One last incident of note, which will come as a surprise even to long-time students of the Revolution, is the story of the great Georges-Jacques Danton. Indeed, the fact of this revolutionary leader's repentance is probably even more obscure than the story of the Vendee. After all, liberals do not like to be deprived of their idols.

Danton was the giant of the Revolution. He was a towering, heavy-set but active man, who was not afraid to physically confront his opponents. His bull-like, pock-marked face was featured in popular portraits and was later commemorated in a drab stone bust in the early days of the Russian Revolution. He was the veritable demigod of the Republic and perhaps the only Revolutionary who truly rose above the pretentious mediocrity of the mass of intellectuals, bureaucrats and lawyers. Danton's booming voice commanded all in its presence. Even to his last appearance before a Revolutionary Tribunal, no one could out-talk or out-shout the man from Arcis-sur-Aube.

It was Danton who was the architect of the Terror. It was Danton who, with his famous "Audacity, audacity, and again, audacity!" imprisoned the Royal family and defeated the counter-revolutionary armies of Germany and Austria. It was Danton who helped suppress the anti-republican clergy. Yet it was this same Jacobin who turned repentant Catholic and grappled with the very engine of death he had helped to create. He died at its hands, says Dr. Carroll, in willing expiation for his guilt.

A mere recounting of the facts does not give one a true feel for the drama of the French Revolution as can Dr. Carroll's vivid chronicle. Readers will find a great many more surprising details than are covered in this brief review. Despite its obviously sinister aspect, the French Revolution is a reminder that great conflict not only brings out the worst in men but also the best. Were it not for the men and women who gave all to gain all, such events would be unbearable and unintelligible. When former revolutionaries and apostate priests remember their God, we must remember that there is always hope at the last minute, even now.

In retrospect, we see that the story of the Revolution is a tale of two cities, not only in the Dickensian sense, which says a great deal about good and evil, but also in the Augustinian sense. St.
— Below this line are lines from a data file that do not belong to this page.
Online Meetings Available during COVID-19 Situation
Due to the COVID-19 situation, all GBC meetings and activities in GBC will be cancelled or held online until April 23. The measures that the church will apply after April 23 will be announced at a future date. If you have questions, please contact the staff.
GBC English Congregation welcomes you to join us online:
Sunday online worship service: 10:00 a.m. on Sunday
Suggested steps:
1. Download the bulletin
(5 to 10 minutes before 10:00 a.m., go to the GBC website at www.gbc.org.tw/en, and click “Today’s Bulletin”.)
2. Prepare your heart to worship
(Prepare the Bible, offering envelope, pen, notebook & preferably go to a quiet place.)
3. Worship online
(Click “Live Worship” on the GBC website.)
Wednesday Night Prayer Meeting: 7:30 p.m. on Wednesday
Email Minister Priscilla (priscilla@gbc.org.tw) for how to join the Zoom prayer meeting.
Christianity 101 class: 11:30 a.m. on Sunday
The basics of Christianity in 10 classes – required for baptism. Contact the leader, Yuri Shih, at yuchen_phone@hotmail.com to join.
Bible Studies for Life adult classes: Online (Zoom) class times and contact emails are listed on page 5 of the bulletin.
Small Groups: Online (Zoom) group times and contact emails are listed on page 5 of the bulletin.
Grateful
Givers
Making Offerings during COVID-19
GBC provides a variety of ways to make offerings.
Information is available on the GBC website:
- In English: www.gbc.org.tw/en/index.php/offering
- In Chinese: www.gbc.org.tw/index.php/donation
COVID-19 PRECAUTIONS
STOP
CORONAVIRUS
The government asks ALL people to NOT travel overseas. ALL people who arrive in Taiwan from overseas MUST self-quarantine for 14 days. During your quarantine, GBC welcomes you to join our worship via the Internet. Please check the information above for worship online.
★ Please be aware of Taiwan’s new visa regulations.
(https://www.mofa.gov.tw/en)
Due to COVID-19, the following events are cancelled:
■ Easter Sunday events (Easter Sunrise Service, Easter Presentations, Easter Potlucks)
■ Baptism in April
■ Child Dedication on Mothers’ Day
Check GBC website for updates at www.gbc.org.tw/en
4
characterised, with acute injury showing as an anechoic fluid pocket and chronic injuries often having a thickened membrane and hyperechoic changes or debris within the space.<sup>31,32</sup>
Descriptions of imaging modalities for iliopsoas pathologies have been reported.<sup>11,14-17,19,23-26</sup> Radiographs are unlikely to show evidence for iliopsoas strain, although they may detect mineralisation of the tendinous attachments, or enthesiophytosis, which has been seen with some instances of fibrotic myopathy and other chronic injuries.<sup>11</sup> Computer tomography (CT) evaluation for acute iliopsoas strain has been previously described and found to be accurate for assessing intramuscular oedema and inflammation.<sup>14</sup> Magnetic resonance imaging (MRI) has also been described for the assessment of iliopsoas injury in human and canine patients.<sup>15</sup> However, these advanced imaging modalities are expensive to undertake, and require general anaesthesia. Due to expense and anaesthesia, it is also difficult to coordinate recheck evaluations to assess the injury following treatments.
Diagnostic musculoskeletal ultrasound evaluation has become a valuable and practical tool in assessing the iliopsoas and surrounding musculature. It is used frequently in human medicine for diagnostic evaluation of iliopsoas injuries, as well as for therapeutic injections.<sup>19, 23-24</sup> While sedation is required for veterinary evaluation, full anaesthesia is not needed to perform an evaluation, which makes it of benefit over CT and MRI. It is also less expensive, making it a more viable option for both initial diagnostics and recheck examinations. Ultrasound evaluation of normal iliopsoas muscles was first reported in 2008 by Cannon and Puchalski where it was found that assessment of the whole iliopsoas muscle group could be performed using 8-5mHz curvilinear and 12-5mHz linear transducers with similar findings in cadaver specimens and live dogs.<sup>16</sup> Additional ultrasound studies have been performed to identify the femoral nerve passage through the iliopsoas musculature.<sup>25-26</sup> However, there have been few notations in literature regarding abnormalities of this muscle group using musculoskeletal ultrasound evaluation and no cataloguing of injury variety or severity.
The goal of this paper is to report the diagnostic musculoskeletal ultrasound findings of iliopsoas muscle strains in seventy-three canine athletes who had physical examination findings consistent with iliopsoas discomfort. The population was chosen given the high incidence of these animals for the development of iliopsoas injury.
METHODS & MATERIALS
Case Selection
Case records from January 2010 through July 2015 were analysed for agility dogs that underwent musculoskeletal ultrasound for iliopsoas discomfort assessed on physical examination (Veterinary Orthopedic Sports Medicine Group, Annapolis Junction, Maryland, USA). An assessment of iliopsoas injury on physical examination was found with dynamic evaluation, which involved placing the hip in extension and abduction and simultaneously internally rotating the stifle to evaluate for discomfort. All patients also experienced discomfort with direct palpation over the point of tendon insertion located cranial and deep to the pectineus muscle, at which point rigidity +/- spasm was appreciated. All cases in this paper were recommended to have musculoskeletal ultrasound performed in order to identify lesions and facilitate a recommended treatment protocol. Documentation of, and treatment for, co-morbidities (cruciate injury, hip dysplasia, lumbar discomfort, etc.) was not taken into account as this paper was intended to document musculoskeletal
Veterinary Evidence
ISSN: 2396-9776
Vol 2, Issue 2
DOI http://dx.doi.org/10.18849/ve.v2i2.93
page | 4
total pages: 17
Augustine said that there are two societies which influence all the nations, empires and cultures of the world, and to which, one or the other, all men belong: the City of Man (or the World), and the City of God. As if prophesying about the French Revolution, the saint of the fifth century wrote that "In the City of the World both the rulers themselves and the people they dominate are dominated by the lust for domination." Dr. Carroll's historical research merely drives home the Christian conviction that the City of the World will indeed have its republic (complete with guillotine), but that the crown will go to the City of God.

***

Matthew Anger is a freelance journalist who has written essays on history, philosophy and literature from a Catholic perspective. He lives with his wife and eight children in the Richmond, Virginia area, where he is employed as a web/multimedia designer. In addition to Seattle Catholic, he contributes to The Latin Mass and Homiletic & Pastoral Review. He also maintains Imlac's Journal, a philosophical blog.